With the premise of having 1 template per digit prepared, we slide the templates over the isolated digits and measure their similarity using the Euclidean distance.
We then use the closest fitting template and use its label as the prediction. This approach, viewed from a machine learning angle, is comparable to a nearest neighbour classification using only the single nearest neighbour to predict the class label, with 10 samples (0-9) available. While the process works pretty well in some cases:

, it can miss isolating digits or misclassify them:

This has several reasons. For one, having only 1 template per digit makes the classification process not robust enough. If classification were to be done using a neural network, the training data usually shows enough variety of angles, rotations, sizes and lighting conditions that the learned classifier is more stable. To this end, techniques during training of neural networks such as data augmentation can help with real-world accuracy of the network. Also, comparing two images directly on their pixels using something like the Euclidean distance is more brittle and prone to noise and small variations in the images.
Again, neural networks could be used to aid this process by using internal representations of e.g. a CNN of an input image as a fixed length feature vector (the CNN acts as a feature extractor). This can either be accomplished using a general purpose pre-trained network such as Inception or ResNet and retrieving the internal representations from the last layer before the fully connected layer that is actually used for classification or by using unsupervised methods such as training a Convolutional Autoencoder network or applying Principal Component Analysis to the dataset. A feature vector encodes (semantic) features of the data better in a relatively low dimension which leads to better semantic comparability of inputs and is less prone to small and possibly noisy variations to the input.
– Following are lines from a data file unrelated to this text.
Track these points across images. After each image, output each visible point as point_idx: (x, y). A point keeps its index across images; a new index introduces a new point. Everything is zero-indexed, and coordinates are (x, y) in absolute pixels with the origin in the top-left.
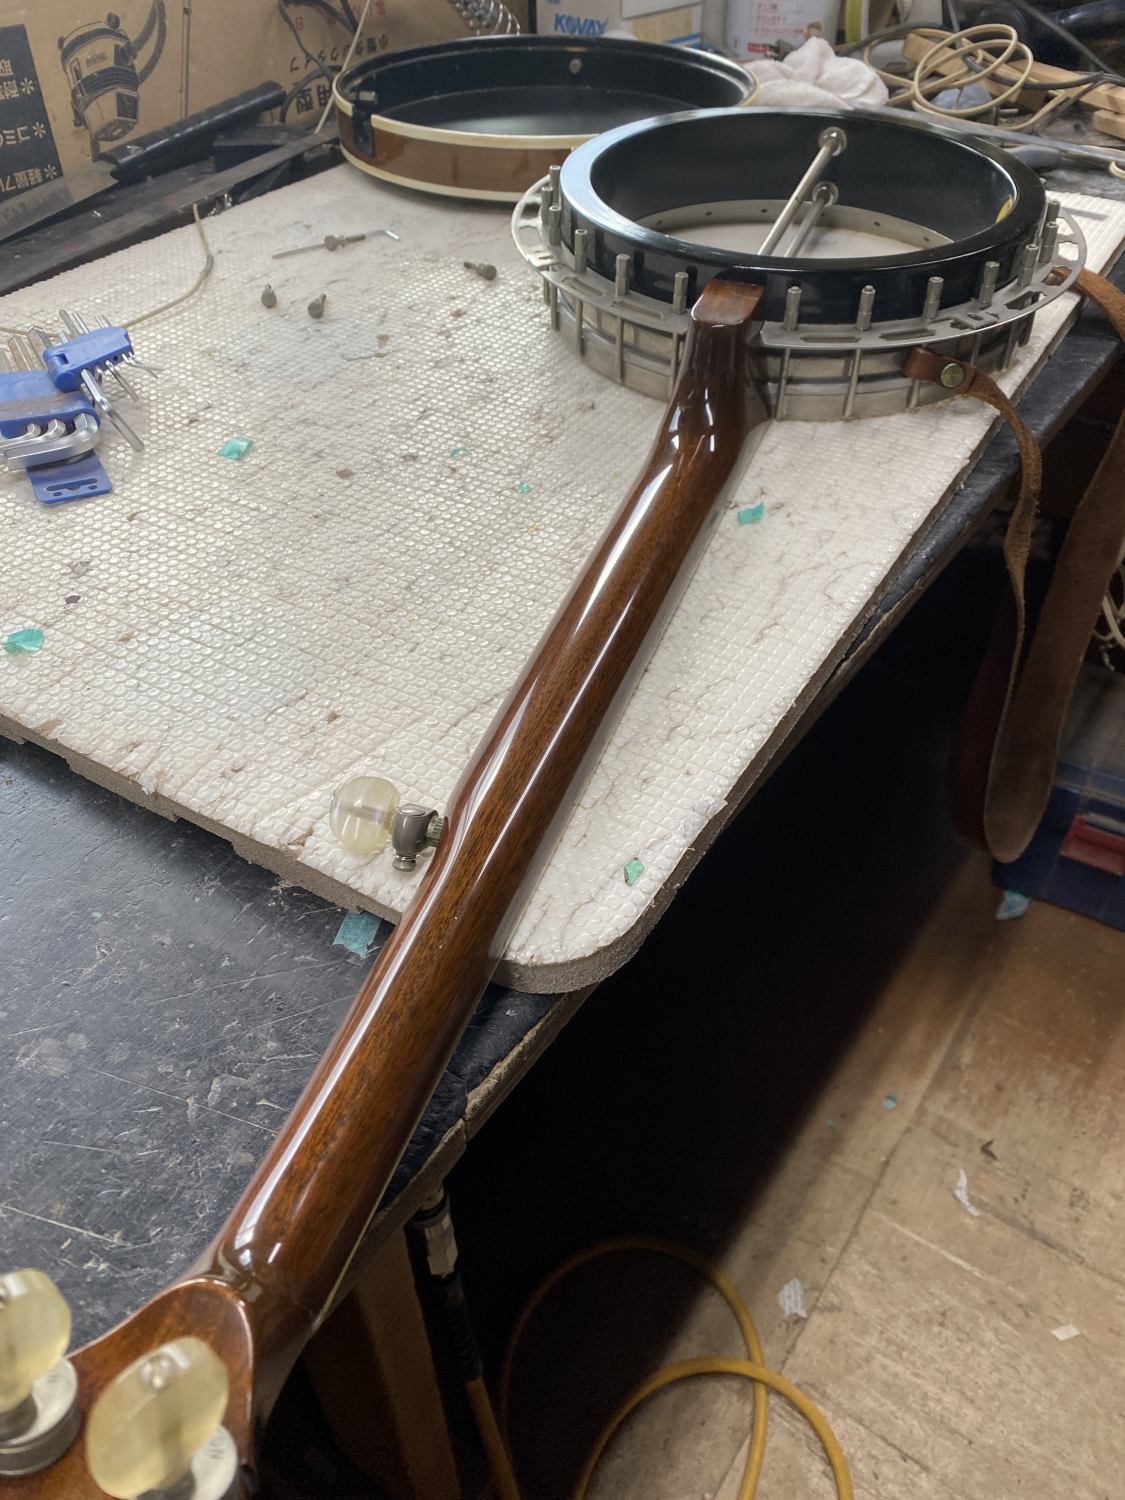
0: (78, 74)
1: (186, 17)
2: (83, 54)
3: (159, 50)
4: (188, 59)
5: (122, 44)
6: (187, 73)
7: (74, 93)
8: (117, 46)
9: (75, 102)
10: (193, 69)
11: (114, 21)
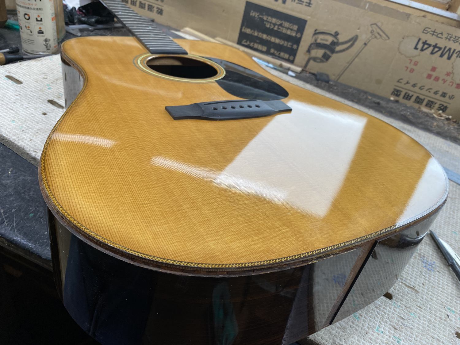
0: (316, 40)
1: (364, 46)
2: (321, 37)
3: (348, 48)
4: (356, 56)
5: (335, 41)
6: (354, 60)
7: (311, 44)
8: (333, 41)
9: (310, 46)
10: (357, 60)
11: (337, 34)
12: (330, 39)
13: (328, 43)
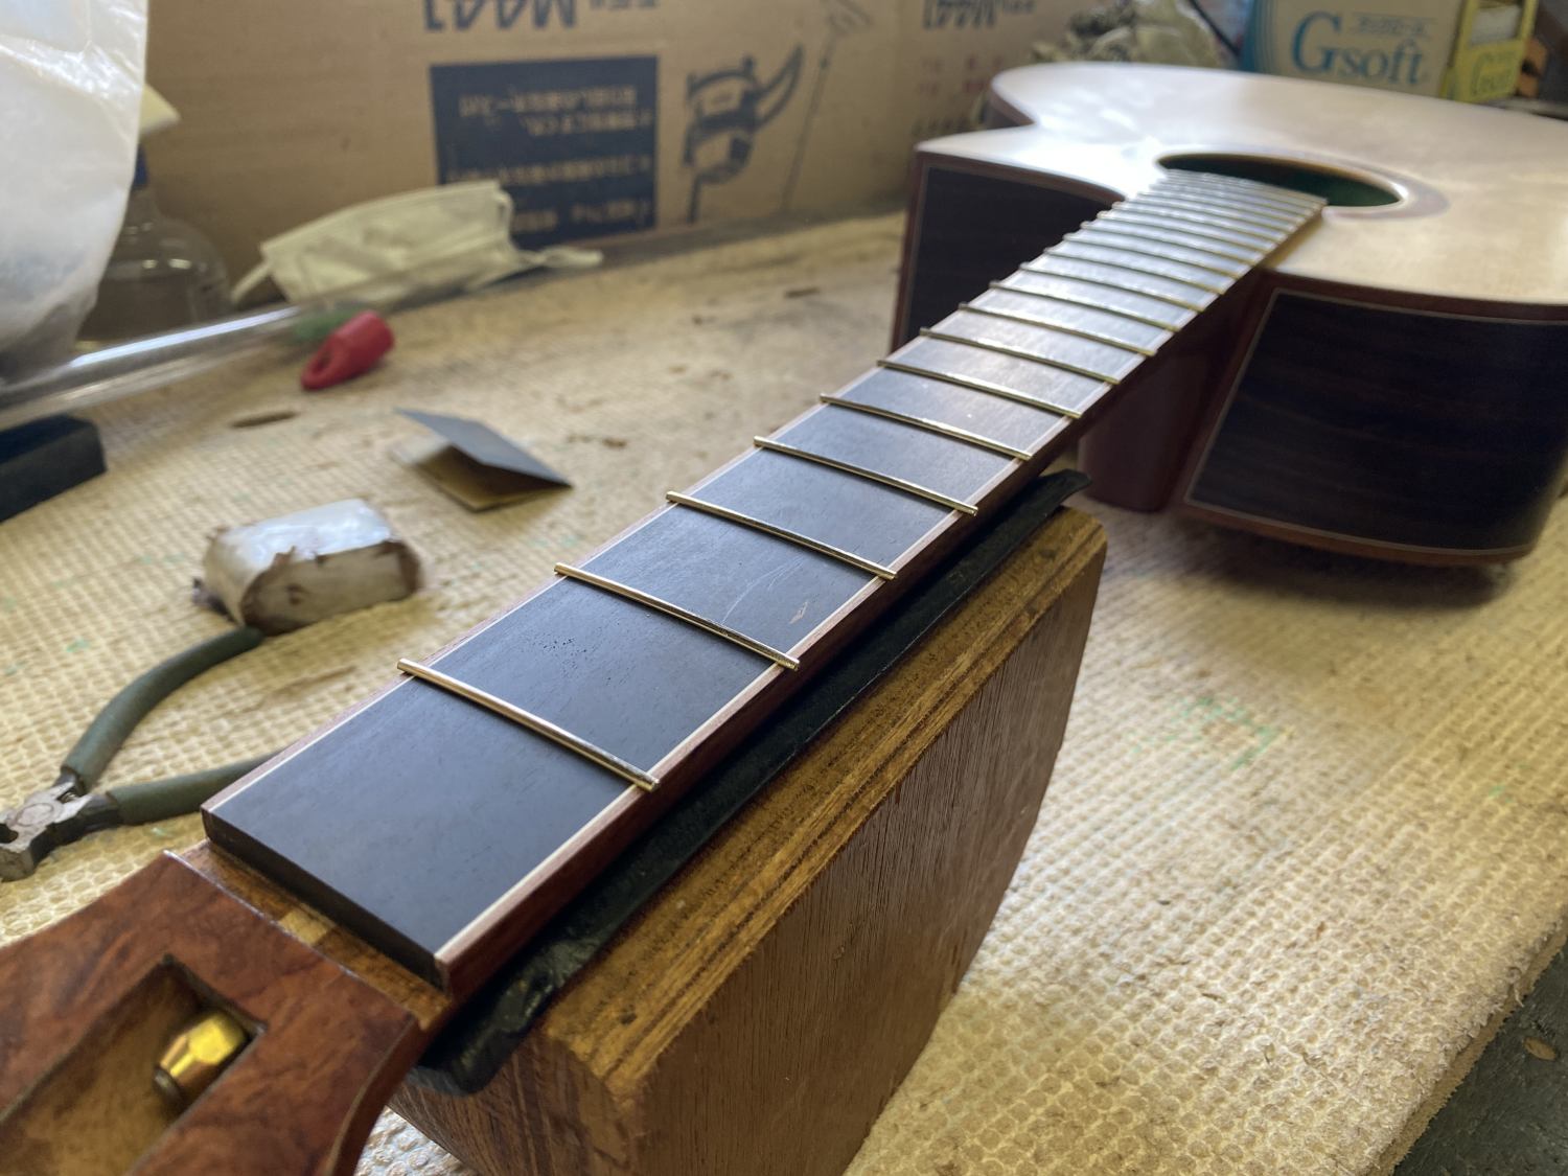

The feasibility of neural networks on mobile and edge devices is repeatedly demonstrated by big smartphone manufacturers, such as Apple using special AI hardware and providing the CoreML framework for ML-powered apps, as well as Google continuously releasing updates for TensorFlow Lite for mobile and embedded systems. This means that meter readings can be accomplished directly on the device, without any kind of internet connection available.

Conclusion

We demonstrated an approach that can aid in automated meter reading using very little data, by replacing a ‘learning’ aspect by engineering features and making assumptions about the problem at hand. We separated the task, identified problems and proposed appropriate solutions. With a reasonably large dataset, different learning-based approaches can be used, which come with the premise of being more stable, robust and generally more suitable for production.